Sebanyak 90 asosiasi anggota FIFA dilaporkan menentang keras rencana Presiden FIFA, Gianni Infantino, untuk menjual saham Piala Dunia kepada investor swasta. Langkah ini mencuat sebagai upaya mencari sumber pendanaan baru bagi federasi sepak bola dunia tersebut.
Penolakan ini terungkap dalam sebuah laporan yang menyatakan bahwa mayoritas anggota FIFA merasa keberatan dengan potensi komersialisasi turnamen sepak bola terbesar di dunia tersebut. Rencana Infantino ini diduga bertujuan untuk mengamankan pendanaan jangka panjang, namun menimbulkan kekhawatiran tentang independensi dan integritas Piala Dunia.
Sumber yang tidak disebutkan namanya dalam laporan tersebut mengungkapkan bahwa kekhawatiran utama datang dari asosiasi anggota yang merasa bahwa penjualan saham akan memberikan kontrol yang berlebihan kepada investor swasta atas keputusan-keputusan strategis terkait Piala Dunia. Hal ini berpotensi mengorbankan nilai-nilai olahraga demi keuntungan finansial semata.
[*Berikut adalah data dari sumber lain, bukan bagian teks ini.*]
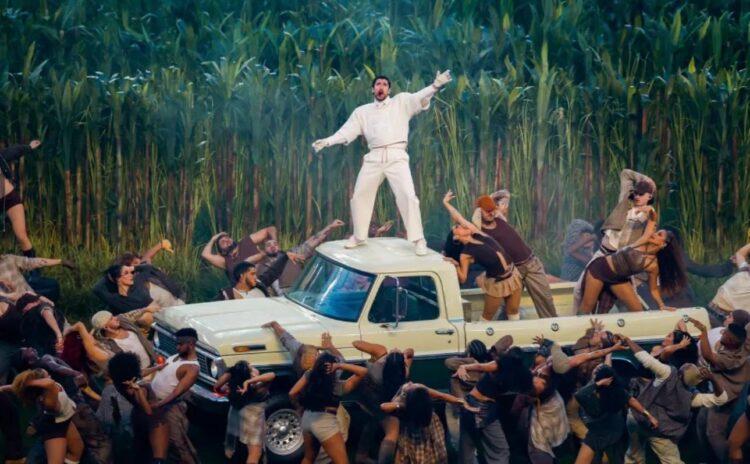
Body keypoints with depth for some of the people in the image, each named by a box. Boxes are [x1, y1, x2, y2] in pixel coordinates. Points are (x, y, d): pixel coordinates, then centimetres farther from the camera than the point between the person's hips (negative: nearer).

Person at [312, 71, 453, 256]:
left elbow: (420, 97, -7)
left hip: (396, 156, -4)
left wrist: (435, 85, -26)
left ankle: (418, 240, -12)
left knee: (407, 196, -16)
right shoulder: (362, 111, 17)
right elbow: (346, 131, 11)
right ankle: (359, 237, 27)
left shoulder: (401, 102, 9)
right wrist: (327, 141, -3)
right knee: (360, 196, 9)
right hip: (374, 158, 4)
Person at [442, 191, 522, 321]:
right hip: (497, 283, -5)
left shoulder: (477, 234, -2)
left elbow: (458, 218, 1)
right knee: (487, 316, 7)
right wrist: (456, 266, -29)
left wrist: (446, 203, 6)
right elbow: (462, 279, -14)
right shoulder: (466, 254, -14)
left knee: (513, 312, 15)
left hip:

Meski detail spesifik mengenai besaran saham yang ditawarkan atau calon investor belum diungkapkan secara luas, penolakan yang masif ini menunjukkan adanya perpecahan pandangan di dalam tubuh FIFA mengenai masa depan komersialisasi ajang sepak bola paling bergengsi ini. Para anggota yang menolak berargumen bahwa Piala Dunia seharusnya tetap menjadi aset kolektif dunia sepak bola, bukan objek spekulasi bagi pihak luar.
Infantino sendiri sebelumnya telah mengindikasikan adanya kebutuhan untuk mengeksplorasi berbagai opsi pendanaan guna mendukung pengembangan sepak bola global, terutama di negara-negara yang membutuhkan. Namun, proposal penjualan saham Piala Dunia tampaknya tidak mendapatkan dukungan yang cukup dari para pemangku kepentingan utama.
Tingginya angka penolakan ini mengindikasikan bahwa FIFA perlu melakukan dialog lebih mendalam dan transparan dengan seluruh anggotanya sebelum mengambil keputusan yang dapat berdampak signifikan terhadap citra dan operasional Piala Dunia di masa mendatang. Keputusan akhir mengenai rencana ini masih menunggu pembahasan lebih lanjut dalam forum-forum FIFA.